Indeed, there is a long waiting list of organizations hoping to start getting access to the tool, “Everything from a contemporary rock band in Germany to an Open Business network in Bulgaria to Pirate Party movements in India and China to the Five-Star movement in Italy to eco-villages in the UK to a retail services supplier to WalMart, to P2P lab networks in Greece, local government authorities all over NZ, a political party in Hungary, and everything in between,” Knight reports.
Many of these instances are private, open only to invited group members. But some are public and viewable, even if you can’t join in without an invite. Here, for example, you can look in on Timebanks Aotearoa New Zealand, a network of communities pursuing the spread of barter economies, as the group’s initial members come to agreement on how to include new members in their Loomio group from each local timebank group. Or, you can eavesdrop on the workings of a community gallery made of 35 busy volunteers pooling their energies around a common space hosting dozen of local events. And the Loomio team eats its own dog food, using the tool to manage their own internal affairs.
Another lively example is the worldwide community of coders that is working on Diaspora, the user-centric alternative to Facebook that burst onto the tech scene three years ago with a popular Kickstarter campaign. It has struggled since then, hobbled by the suicide of one its co-founders. But now Sean Tilley, another of the original Diaspora coders, has been using Loomio to host a community of 150 people helping revive the project.
He told techPresident that they are using Loomio because “We needed a better way to communicate as a community and have a better way to illustrate how we felt about certain issues, policies, and solutions as a whole. We had mailing lists and GitHub issues in the past, but the barrier of entry was a little high for our non-technical users that still wanted to contribute ideas.”
I asked Tilley if the Diaspora folks had considered using other decision-making tools. He said, “Apps like Bettermeans Tracker are more about assigning tasks in an issue tracker, whereas Loomio focuses more on decisions as a community. Loomio has this great idea of establishing a culture of rule by consensus.
It’s helped our community be very open and democratic, and we can get a lot of great perspectives from community members on how they feel about a policy or decision. It’s great, because that approach helps us make more informed decisions than majority-rule voting.
Obviously, Loomio isn’t all done and shiny yet.
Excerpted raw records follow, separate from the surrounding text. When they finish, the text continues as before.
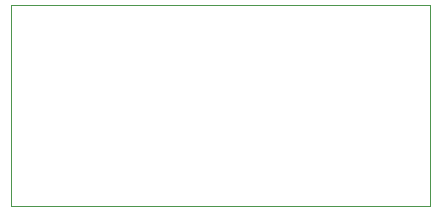
<source format=gbr>
G04 #@! TF.GenerationSoftware,KiCad,Pcbnew,5.1.4+dfsg1-1*
G04 #@! TF.CreationDate,2019-09-19T10:38:50+12:00*
G04 #@! TF.ProjectId,lna,6c6e612e-6b69-4636-9164-5f7063625858,rev?*
G04 #@! TF.SameCoordinates,Original*
G04 #@! TF.FileFunction,Profile,NP*
%FSLAX46Y46*%
G04 Gerber Fmt 4.6, Leading zero omitted, Abs format (unit mm)*
G04 Created by KiCad (PCBNEW 5.1.4+dfsg1-1) date 2019-09-19 10:38:50*
%MOMM*%
%LPD*%
G04 APERTURE LIST*
%ADD10C,0.050000*%
G04 APERTURE END LIST*
D10*
X162000000Y-117000000D02*
X162000000Y-100000000D01*
X197500000Y-117000000D02*
X162000000Y-117000000D01*
X197500000Y-100000000D02*
X197500000Y-117000000D01*
X162000000Y-100000000D02*
X197500000Y-100000000D01*
M02*

</source>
Basic helper text and tutorials aren’t done, and many features, like how new users are brought on board, have yet to be automated. It isn’t quite ready for the open web. But, says Diaspora’s Tilley, “It’s simple enough to use, and I’m confident that the team working hard on it will iterate on their design.”
Knight says the Loomio team is hoping to move into open beta by this July. “The goal is to have about about 10,000 beta testers by then,” he says. They’re also working hard to grow the tool in a sustainable way.
“To get to scale we need resources. But we don’t want ability to pay to be a barrier. Groups with budgets are paying a subscription fee of around $3 per person, per month. Which means we can give it away for free for groups without a budget.”
“The core purpose is to make it as easy as possible for as many people as possible to participate in the decisions that affect them,” he says.